Combined, Georgia Tech and North Carolina ran 134 plays Saturday. Most of them – 76 – belonged to the Yellow Jackets’ offense, as is its wont. That unit is to football what a grist mill is to corn, designed to grind on and on and on without pause.

But all you need to know about this crystalline-blue afternoon is a single three-play sequence in the third quarter that defined one thorough victory. Three consecutive plays that summed up nicely the partnership of offense and defense that went into beating the Tar Heels 33-7.

This string of events didn’t start so well for the home team. The game was still in question, Tech in control of all aspects except the scoreboard, leading 10-0 with six minutes gone in the second half. Tech quarterback TaQuon Marshall fumbled on a keeper up the middle. North Carolina linebacker Cole Holcomb recovered.

Paul Johnson stewed. “No read, no anything, just take care of the ball,” the Tech coach said afterward. “You can’t be squeezing it real tight if it gets kicked out like it got kicked out on that play.”

The turnover set up North Carolina near midfield, in position turn a tide. Instead, on the Tar Heels’ first play, safety A.J. Gray stepped in front of a slant pattern as if he were the intended receiver.

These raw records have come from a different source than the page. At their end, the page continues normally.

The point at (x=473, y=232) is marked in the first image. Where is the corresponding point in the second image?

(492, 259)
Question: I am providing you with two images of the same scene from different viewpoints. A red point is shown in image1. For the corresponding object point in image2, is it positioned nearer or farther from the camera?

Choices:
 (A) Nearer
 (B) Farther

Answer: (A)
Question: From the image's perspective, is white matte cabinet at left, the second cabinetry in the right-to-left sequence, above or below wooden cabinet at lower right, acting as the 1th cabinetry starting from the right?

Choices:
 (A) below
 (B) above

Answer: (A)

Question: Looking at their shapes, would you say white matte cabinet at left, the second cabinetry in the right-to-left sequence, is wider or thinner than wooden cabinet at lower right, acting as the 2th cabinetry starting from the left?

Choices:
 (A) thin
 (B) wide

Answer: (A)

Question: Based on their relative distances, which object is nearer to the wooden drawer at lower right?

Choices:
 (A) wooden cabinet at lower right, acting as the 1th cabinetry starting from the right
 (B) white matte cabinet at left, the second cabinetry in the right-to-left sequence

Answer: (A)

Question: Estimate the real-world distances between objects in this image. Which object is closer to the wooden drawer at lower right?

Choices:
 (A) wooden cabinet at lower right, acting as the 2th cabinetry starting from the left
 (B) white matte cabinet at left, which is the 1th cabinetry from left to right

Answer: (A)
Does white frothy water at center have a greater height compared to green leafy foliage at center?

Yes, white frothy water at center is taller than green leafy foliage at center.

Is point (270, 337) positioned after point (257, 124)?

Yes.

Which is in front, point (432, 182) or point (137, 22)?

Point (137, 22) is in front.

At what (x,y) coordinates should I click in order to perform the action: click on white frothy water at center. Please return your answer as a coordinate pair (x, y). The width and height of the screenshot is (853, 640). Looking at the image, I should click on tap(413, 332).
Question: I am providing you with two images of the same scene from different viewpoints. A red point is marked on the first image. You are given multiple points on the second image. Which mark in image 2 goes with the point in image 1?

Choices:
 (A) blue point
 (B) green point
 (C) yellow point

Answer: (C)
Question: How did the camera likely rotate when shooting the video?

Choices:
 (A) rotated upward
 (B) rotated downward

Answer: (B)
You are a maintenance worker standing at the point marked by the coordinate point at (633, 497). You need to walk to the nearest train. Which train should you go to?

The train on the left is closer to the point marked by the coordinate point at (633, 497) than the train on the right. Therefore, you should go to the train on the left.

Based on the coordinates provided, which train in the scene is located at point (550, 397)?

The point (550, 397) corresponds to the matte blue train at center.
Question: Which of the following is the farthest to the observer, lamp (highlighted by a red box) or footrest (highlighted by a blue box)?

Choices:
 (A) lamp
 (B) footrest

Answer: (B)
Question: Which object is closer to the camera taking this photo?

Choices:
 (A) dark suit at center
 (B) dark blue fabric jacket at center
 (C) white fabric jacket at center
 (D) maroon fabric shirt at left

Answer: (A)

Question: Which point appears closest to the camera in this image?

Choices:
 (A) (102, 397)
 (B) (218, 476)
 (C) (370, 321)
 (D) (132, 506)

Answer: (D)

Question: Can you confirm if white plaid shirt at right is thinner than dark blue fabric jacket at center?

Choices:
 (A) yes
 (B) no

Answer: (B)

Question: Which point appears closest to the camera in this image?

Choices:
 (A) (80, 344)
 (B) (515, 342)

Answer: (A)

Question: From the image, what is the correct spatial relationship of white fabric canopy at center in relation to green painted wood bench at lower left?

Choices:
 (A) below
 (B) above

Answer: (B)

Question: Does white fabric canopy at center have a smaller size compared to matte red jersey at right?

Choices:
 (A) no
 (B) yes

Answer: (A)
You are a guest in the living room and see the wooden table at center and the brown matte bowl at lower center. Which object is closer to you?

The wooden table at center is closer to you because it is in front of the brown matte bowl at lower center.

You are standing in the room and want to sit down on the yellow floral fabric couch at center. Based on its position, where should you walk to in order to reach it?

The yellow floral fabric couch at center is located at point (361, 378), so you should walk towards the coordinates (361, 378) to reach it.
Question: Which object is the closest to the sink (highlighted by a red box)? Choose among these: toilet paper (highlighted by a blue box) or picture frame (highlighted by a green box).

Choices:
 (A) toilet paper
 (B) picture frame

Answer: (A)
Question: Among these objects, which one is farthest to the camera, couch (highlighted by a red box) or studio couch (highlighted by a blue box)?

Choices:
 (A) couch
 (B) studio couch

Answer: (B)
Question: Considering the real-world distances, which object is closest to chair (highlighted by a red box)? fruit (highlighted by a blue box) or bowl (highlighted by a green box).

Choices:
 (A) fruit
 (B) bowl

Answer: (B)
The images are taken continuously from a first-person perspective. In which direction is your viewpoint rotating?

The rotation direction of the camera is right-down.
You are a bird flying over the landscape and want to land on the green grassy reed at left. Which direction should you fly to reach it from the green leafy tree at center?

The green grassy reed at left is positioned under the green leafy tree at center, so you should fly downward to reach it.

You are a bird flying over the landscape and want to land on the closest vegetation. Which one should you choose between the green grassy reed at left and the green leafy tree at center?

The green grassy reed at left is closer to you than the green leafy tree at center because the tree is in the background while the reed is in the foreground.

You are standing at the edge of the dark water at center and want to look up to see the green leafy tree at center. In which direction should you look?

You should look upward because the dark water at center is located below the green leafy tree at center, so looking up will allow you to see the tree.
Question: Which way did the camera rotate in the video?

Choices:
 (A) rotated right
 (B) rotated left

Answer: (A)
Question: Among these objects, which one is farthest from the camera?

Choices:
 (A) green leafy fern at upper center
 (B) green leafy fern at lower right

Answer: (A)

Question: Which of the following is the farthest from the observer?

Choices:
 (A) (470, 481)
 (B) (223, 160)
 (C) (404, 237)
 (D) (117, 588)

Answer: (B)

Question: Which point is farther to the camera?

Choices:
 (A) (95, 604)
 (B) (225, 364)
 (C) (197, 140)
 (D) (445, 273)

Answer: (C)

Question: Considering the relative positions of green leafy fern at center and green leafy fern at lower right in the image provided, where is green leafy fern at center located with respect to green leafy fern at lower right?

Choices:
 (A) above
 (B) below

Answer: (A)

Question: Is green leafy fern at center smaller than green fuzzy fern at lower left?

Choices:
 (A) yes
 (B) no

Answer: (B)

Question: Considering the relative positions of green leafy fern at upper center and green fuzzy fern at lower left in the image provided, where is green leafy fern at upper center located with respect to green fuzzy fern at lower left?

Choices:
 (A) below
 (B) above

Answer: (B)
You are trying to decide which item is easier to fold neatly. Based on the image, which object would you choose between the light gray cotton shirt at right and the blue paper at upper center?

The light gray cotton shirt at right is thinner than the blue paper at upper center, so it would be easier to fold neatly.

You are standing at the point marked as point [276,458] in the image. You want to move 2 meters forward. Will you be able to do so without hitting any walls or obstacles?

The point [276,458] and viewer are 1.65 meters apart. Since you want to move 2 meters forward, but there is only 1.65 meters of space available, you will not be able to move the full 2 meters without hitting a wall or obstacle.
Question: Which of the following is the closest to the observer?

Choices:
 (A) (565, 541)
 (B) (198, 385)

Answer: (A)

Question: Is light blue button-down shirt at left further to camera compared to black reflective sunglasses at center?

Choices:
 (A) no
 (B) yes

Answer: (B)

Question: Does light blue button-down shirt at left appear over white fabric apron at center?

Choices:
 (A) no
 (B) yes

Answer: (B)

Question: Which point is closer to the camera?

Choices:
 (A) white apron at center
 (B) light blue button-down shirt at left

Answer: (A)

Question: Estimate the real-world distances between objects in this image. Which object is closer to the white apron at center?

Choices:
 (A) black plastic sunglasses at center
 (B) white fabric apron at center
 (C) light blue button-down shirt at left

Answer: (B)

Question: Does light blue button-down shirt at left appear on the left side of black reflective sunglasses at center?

Why, it was almost like that fumble had never happened, the Jackets regaining the ball at their own 37-yard line.

“I was very thankful. A.J. made a play and we got right back on the field and went down and scored,” Marshall said.

“We probably would have scored on that drive I fumbled on, but I really had to try to put it behind me and move on. I try to spark up the offense myself, if I’m down they’ll be down,” the quarterback said.

Then, before North Carolina had time to process the lost opportunity, B-back KirVonte Benson escaped around right end, patient as his blocking paved the road, and took the ball 63 yards for a stunning touchdown. From the jaws of a fumble just two plays earlier, Tech had wrested a 17-0 lead.

“Like coach Johnson always says, you got to hit it, attack the hole, it’s going to be there,” Benson said. “The linemen did a great job up front, especially off the edge. I just got to make one guy miss – and that’s exactly what I did, I got him off me. I saw (wide receiver Ricky Jeune) down the field blocking, I knew it was destined to be a touchdown.”

You can run a hundred and more plays in a game. But three can make all the difference.

“It was huge for A.J. to come right back and get that pick, and score the next play,” Johnson said. “At that point, the way the game was going, I thought 17 was a pretty good lead.”